(DEPRECATED) Apache Flink User Mailing List archive.

Reducing Task Manager Count Greatly Increases Savepoint Restore

Classic

List

Threaded

3 messages Options

Kevin Lam

Reducing Task Manager Count Greatly Increases Savepoint Restore

Hi all,

We are trying to benchmark savepoint size vs. restore time.

One thing we've observed is that when we reduce the number of task managers, the time to restore from a savepoint increases drastically:

1/ Restoring from 9.7tb savepoint onto 156 task managers takes 28 minutes

2/ Restoring from the save savepoint onto 30 task managers takes over 3 hours

Is this expected? How does the restore process work? Is this just a matter of having lower restore parallelism for 30 task managers vs 156 task managers?

Some details

- Running on kubernetes

- Used Rocksdb with a local ssd for state backend

- Savepoint is hosted on GCS

- The smaller task manager case is important to us because we expect to deploy our application with a high number of task managers, and downscale once a backfill is completed

Differences between 1/ and 2/:

2/ has decreased task manager count 156 -> 30
2/ has decreased operator parallelism by a factor of ~10
2/ uses a striped SSD (3 ssds mounted as a single logical volume) to hold rocksdb files

Thanks in advance for your help!

Till Rohrmann

Re: Reducing Task Manager Count Greatly Increases Savepoint Restore

Hi Kevin,

when decreasing the TaskManager count I assume that you also decrease the parallelism of the Flink job. There are three aspects which can then cause a slower recovery.

1) Each Task gets a larger key range assigned. Therefore, each TaskManager has to download more data in order to restart the Task. Moreover, there are fewer nodes downloading larger portions of the data (less parallelization).

2) If you rescaled the parallelism, then it can happen that a Task gets a key range assigned which requires downloading of multiple key range parts from the previous run/savepoint. The new key range might not need all the data from the savepoint parts and hence you download some data which is not really used in the end.

3) When rescaling the job, then Flink has to rebuild the RocksDB instance which is an expensive and slow operation. What happens is that Flink creates for every savepoint part which it needs for its key range a RocksDB instance and then extracts the part which is only relevant for its key range into a new RocksDB instance. This causes a lot of read and write amplification.

Cheers,

Till

On Wed, Apr 7, 2021 at 4:07 PM Kevin Lam <[hidden email]> wrote:

Hi all,

We are trying to benchmark savepoint size vs. restore time.
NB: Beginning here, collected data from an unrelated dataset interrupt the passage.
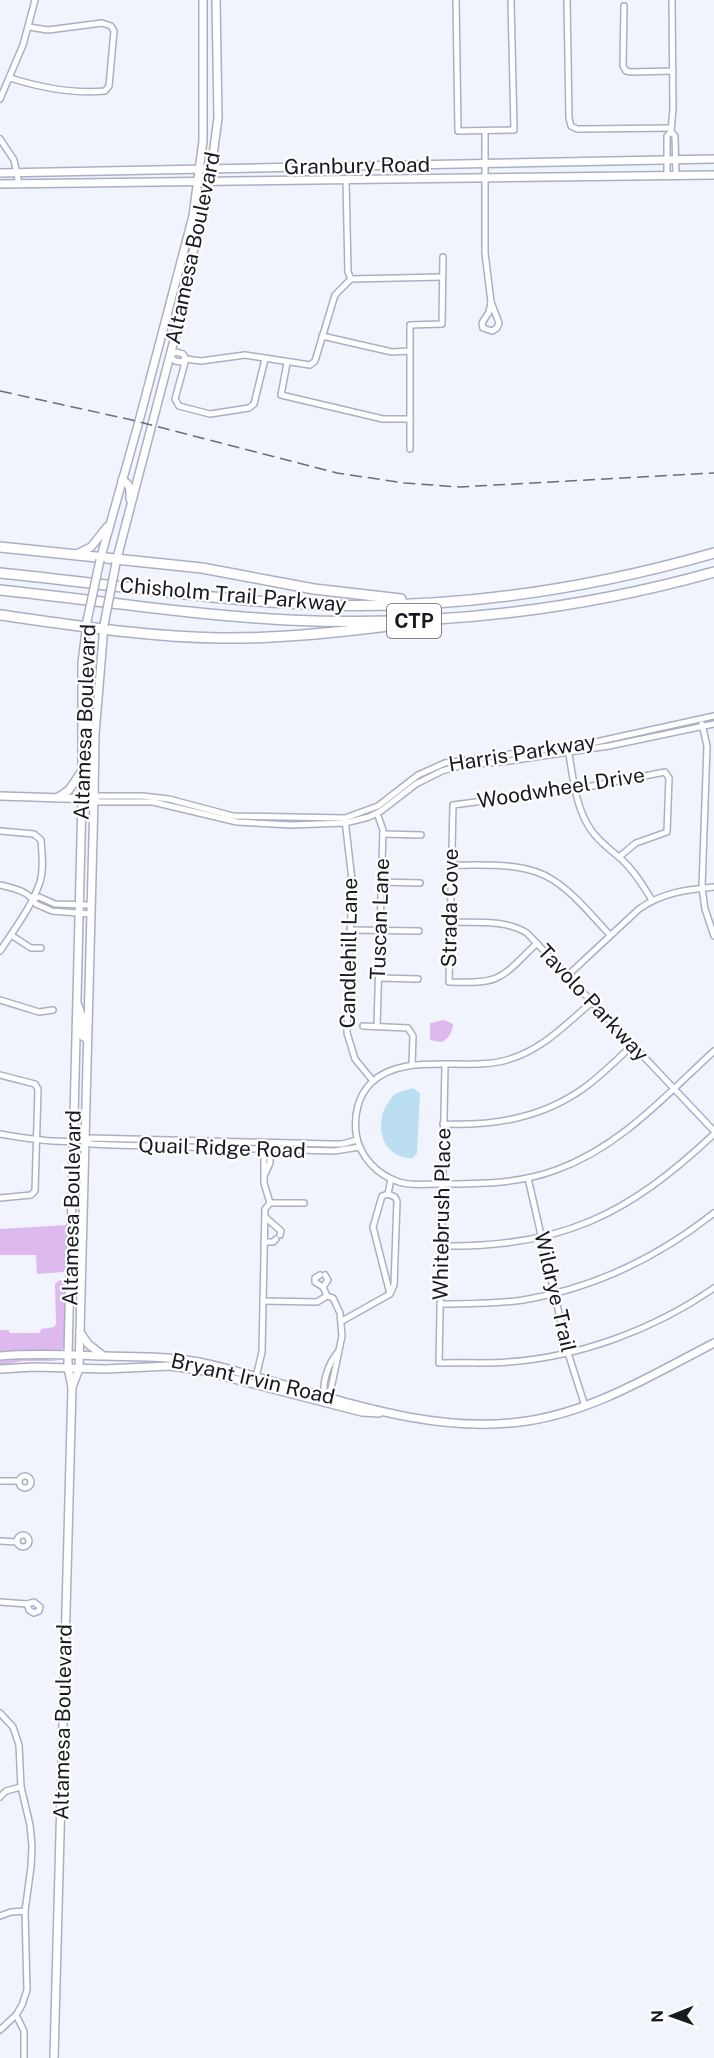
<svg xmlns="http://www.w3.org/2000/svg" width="714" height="2058" font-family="'Public Sans',sans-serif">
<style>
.green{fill:#deb9ef}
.water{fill:#bbdef2}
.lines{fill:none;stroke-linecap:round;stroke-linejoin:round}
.street-casing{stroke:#aaafc6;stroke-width:8}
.secondary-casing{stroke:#aaafc6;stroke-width:10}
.highway-casing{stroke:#aaafc6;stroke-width:12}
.street{stroke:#fff;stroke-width:5}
.secondary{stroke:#fff;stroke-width:7}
.highway{stroke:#fff;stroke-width:9}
.rail{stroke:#6a6d75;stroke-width:1.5;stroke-dasharray:12 6;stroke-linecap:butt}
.secondary-bridge-casing{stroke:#aaafc6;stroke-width:10;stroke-linecap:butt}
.secondary-bridge{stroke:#fff;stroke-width:7}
.labels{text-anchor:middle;stroke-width:4.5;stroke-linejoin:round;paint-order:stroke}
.shield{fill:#fff;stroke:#5d5f64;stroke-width:1.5}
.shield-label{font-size:20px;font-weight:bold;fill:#181a22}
.street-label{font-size:21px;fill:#181a22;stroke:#fff}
</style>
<rect width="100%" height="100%" fill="#f1f4fd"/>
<g class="green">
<path d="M444,1020L453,1024C453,1031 448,1040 441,1042L430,1040V1023Z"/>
<path d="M68,1225L67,1263L64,1272L37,1274L36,1255H0V1229Z"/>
<path d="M60,1280H65L66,1283L64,1347L60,1351H0V1330H9V1333H40L41,1329L54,1327L56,1324L55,1284Z"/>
<path d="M15,1359H46L59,1361H23L0,1365V1361Z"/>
</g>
<path class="water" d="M413,1088L420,1093L417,1153L413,1158C384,1159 374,1129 386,1106C389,1102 391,1097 395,1094C400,1091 408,1090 413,1088Z"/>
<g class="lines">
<g class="street-casing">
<g id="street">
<path d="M456,0L458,131L514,130L511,0"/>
<path d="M567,0L569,118L571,126L577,129H583L671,128"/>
<path d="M672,0L673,109L671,132L675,136L676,176"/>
<path d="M624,6L623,66L626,71L631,72L673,71"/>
<path d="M10,78C39,87 74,94 105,91L109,86L114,31L111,26L102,23L48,30L29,27"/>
<path d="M0,99L23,45L35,0"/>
<path d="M485,131V253L491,302"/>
<path d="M0,139L14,160L19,184"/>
<path d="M667,176V136L671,132"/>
<path d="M346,180L348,272L351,279"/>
<path d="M491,302L499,323L497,328L492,331L483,328L482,323L489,312Z"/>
<path d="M322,336L392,352L409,351"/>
<path d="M170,356L175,361L181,362L186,359L201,361L245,355L310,365L315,361L335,295L351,279L442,277"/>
<path d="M170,356L176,352L183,354L186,359"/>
<path d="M186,359L175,399L179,406L210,414L249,408L254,404L265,359"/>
<path d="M287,363L281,395L383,419H410"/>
<path d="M410,449V325L442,324L443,257"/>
<path d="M702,724L707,746L702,888L705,909L714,936"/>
<path d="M568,749C573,776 575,807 591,830C599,842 610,849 621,859C634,870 643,886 652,900"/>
<path d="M94,799L98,796H142L169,799L233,816L345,818L378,806L418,775L445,763L591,743L714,716"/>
<path d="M94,799L99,802H153L237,822L291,825L345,823L369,817L381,811L416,784L442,771L460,766L509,761L609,746L714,724"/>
<path d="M377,813L383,830L377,1026"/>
<path d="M345,820L352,880L347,1033L355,1059L373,1081"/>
<path d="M0,831L34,834L41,840C42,853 44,869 40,882C32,906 14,930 0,951"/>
<path d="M383,834L421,835"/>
<path d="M451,865C484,866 524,861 553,880C575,894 592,916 610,935"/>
<path d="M381,882L420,883"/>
<path d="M0,885C13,888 29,891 36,904L52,911L90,914"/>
<path d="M33,898L39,897L55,904L90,905"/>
<path d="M450,922C475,923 505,919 527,933L714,1131"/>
<path d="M350,930L419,931"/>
<path d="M11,935L31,948H41"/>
<path d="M537,943C500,979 502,984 449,982L453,805L576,789L665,772L669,778L667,832L636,843L619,857"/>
<path d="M567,976L639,909C663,892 686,890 714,887"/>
<path d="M379,978L418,979"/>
<path d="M0,1000L39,1012L53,1010"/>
<path d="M592,1002C565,1025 542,1050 507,1060C466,1072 403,1051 371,1083C358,1096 354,1115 356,1133C359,1156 377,1175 399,1182C411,1186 426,1184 439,1184C479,1184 518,1184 556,1170C620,1147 665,1096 714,1051"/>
<path d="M363,1026L408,1028L413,1036L412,1065"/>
<path d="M445,1065L439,1363C462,1362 485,1364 508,1362C580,1357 655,1329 714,1288"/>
<path d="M0,1075L35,1084L38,1089L35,1191L31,1195L0,1198"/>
<path d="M443,1124C494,1126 542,1118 584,1088C602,1075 617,1059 633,1045"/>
<path d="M0,1134C22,1138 71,1146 91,1138L329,1144H342L357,1140"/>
<path d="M85,1141L91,1144L113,1145L334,1151L360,1147"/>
<path d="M265,1174L270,1163V1153L266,1152"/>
<path d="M528,1178L568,1353L585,1406"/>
<path d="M388,1194L391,1179"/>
<path d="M270,1203H304"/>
<path d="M265,1217L281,1231L280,1235"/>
<path d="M264,1242H273L276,1239"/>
<path d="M442,1246C561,1248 628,1215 714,1134"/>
<path d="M320,1275L315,1278V1282L323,1287"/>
<path d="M325,1275L328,1280L323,1287L327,1296"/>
<path d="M263,1301L317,1302L327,1296L333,1298L340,1313L342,1336L331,1389L325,1396"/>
<path d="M440,1304C468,1304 496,1304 523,1300C595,1288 657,1258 714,1213"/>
<path d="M342,1321L390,1294L373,1227L382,1196L388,1194L395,1197L397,1201L394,1285L390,1294"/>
<path d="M256,1377L262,1352L265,1209L270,1203L264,1183V1153L266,1147"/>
<path d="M325,1396C321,1383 329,1363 337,1353"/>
<circle cx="25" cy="1482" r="6"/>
<path d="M0,1481H19"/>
<circle cx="23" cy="1541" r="6"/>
<path d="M0,1541L17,1542"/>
<path d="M0,1602L27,1604"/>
<path d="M34,1602L40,1607L39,1611L34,1613L29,1610L27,1604Z"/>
<path d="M0,1713L13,1727L19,1745L21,1787L30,1825L32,1846L31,1867L25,1911L27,1990L22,2005L16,2015L0,2030"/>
<path d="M0,1797L6,1791L21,1787"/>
<path d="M0,1916L11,1912L25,1911"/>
<path d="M16,2015L24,2031V2058"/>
</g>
</g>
<g class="secondary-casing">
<g id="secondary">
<path d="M0,173L714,159"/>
<path d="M0,184L714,175"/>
<path d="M122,480C131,484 130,490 130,499"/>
<path d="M77,554L91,547L107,527"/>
<path d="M100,560L138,425L193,216L203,141V0"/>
<path d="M116,562L173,344L211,170L218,118L216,0"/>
<path d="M85,686C87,697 84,712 96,716"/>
<path d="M82,714L88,720L91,741"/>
<path d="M0,796L94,799"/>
<path d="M57,798L69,790L81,772"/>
<path d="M78,1005L82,1017V1036L87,1039"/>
<path d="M80,1332L88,1344L101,1354"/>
<path d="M0,1356C35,1353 70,1355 104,1356C136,1357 168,1356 199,1362C305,1385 417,1438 527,1421C594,1411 654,1374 714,1343"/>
<path d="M0,1369L34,1367L105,1369L170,1366L199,1370L362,1412L379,1413"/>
<path d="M72,1387L79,1369L94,799L95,734L104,626"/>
<path d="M54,2058L72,1387L68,1368V1355L82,799V663L87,623"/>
</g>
</g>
<g class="highway-casing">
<g id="highway">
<path d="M0,547L202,568L314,589L401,599"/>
<path d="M0,573C108,584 216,601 325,605C456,609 588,589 714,553"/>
<path d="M0,590C96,600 192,615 288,620C432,627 575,611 714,572"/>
<path d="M0,615C73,625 146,637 219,638C275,639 333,633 388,626"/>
</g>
</g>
<use href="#street" class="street"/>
<use href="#secondary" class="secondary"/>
<use href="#highway" class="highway"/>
<path class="rail" d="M0,391L132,420L337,473L405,483L459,487L714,473"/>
<g class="secondary-bridge-casing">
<g id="secondary-bridge">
<path d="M87,621L100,560"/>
<path d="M104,625L116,563"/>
</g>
</g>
<use href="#secondary-bridge" class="secondary-bridge"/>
</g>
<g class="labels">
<rect class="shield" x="387" y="604" width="54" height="34" rx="4.5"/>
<g class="shield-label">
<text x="414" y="628">CTP</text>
</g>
<g class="street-label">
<text transform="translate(357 166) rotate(-1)" y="7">Granbury Road</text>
<text transform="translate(193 248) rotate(-78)" y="7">Altamesa Boulevard</text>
<text transform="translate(233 595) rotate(5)" y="7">Chisholm Trail Parkway</text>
<text transform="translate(85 722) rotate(-88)" y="7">Altamesa Boulevard</text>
<text transform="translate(522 753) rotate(-9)" y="7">Harris Parkway</text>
<text transform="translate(561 788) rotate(-9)" y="7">Woodwheel Drive</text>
<text transform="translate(450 908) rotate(-89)" y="7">Strada Cove</text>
<text transform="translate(380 919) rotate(-88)" y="7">Tuscan Lane</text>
<text transform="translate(349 953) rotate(-89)" y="7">Candlehill Lane</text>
<text transform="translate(593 1003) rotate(47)" y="7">Tavolo Parkway</text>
<text transform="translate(222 1148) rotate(2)" y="7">Quail Ridge Road</text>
<text transform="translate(72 1208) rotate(-89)" y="7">Altamesa Boulevard</text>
<text transform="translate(442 1214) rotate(-89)" y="7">Whitebrush Place</text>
<text transform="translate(555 1292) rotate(77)" y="7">Wildrye Trail</text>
<text transform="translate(253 1379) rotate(13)" y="7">Bryant Irvin Road</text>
<text transform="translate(63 1722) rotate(-89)" y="7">Altamesa Boulevard</text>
</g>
</g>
<g transform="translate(672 2016) rotate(269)" stroke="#ffffff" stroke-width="4.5" paint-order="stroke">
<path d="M0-4.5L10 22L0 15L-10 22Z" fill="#181a22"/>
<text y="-9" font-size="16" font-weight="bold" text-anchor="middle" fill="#181a22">N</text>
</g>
</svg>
One thing we've observed is that when we reduce the number of task managers, the time to restore from a savepoint increases drastically:

1/ Restoring from 9.7tb savepoint onto 156 task managers takes 28 minutes
2/ Restoring from the save savepoint onto 30 task managers takes over 3 hours

Is this expected? How does the restore process work? Is this just a matter of having lower restore parallelism for 30 task managers vs 156 task managers?

Some details

- Running on kubernetes
- Used Rocksdb with a local ssd for state backend
- Savepoint is hosted on GCS
- The smaller task manager case is important to us because we expect to deploy our application with a high number of task managers, and downscale once a backfill is completed

Differences between 1/ and 2/:

2/ has decreased task manager count 156 -> 30
2/ has decreased operator parallelism by a factor of ~10
2/ uses a striped SSD (3 ssds mounted as a single logical volume) to hold rocksdb files

Thanks in advance for your help!

Kevin Lam

Re: Reducing Task Manager Count Greatly Increases Savepoint Restore

That's really helpful, thanks Till!

On Thu, Apr 8, 2021 at 6:32 AM Till Rohrmann <[hidden email]> wrote:

Hi Kevin,

when decreasing the TaskManager count I assume that you also decrease the parallelism of the Flink job. There are three aspects which can then cause a slower recovery.

1) Each Task gets a larger key range assigned. Therefore, each TaskManager has to download more data in order to restart the Task. Moreover, there are fewer nodes downloading larger portions of the data (less parallelization).
2) If you rescaled the parallelism, then it can happen that a Task gets a key range assigned which requires downloading of multiple key range parts from the previous run/savepoint. The new key range might not need all the data from the savepoint parts and hence you download some data which is not really used in the end.
3) When rescaling the job, then Flink has to rebuild the RocksDB instance which is an expensive and slow operation. What happens is that Flink creates for every savepoint part which it needs for its key range a RocksDB instance and then extracts the part which is only relevant for its key range into a new RocksDB instance. This causes a lot of read and write amplification.

Cheers,
Till

On Wed, Apr 7, 2021 at 4:07 PM Kevin Lam <[hidden email]> wrote:
Hi all,

We are trying to benchmark savepoint size vs. restore time.

One thing we've observed is that when we reduce the number of task managers, the time to restore from a savepoint increases drastically:

1/ Restoring from 9.7tb savepoint onto 156 task managers takes 28 minutes
2/ Restoring from the save savepoint onto 30 task managers takes over 3 hours

Is this expected? How does the restore process work? Is this just a matter of having lower restore parallelism for 30 task managers vs 156 task managers?

Some details

- Running on kubernetes
- Used Rocksdb with a local ssd for state backend
- Savepoint is hosted on GCS
- The smaller task manager case is important to us because we expect to deploy our application with a high number of task managers, and downscale once a backfill is completed

Differences between 1/ and 2/:

2/ has decreased task manager count 156 -> 30
2/ has decreased operator parallelism by a factor of ~10
2/ uses a striped SSD (3 ssds mounted as a single logical volume) to hold rocksdb files

Thanks in advance for your help!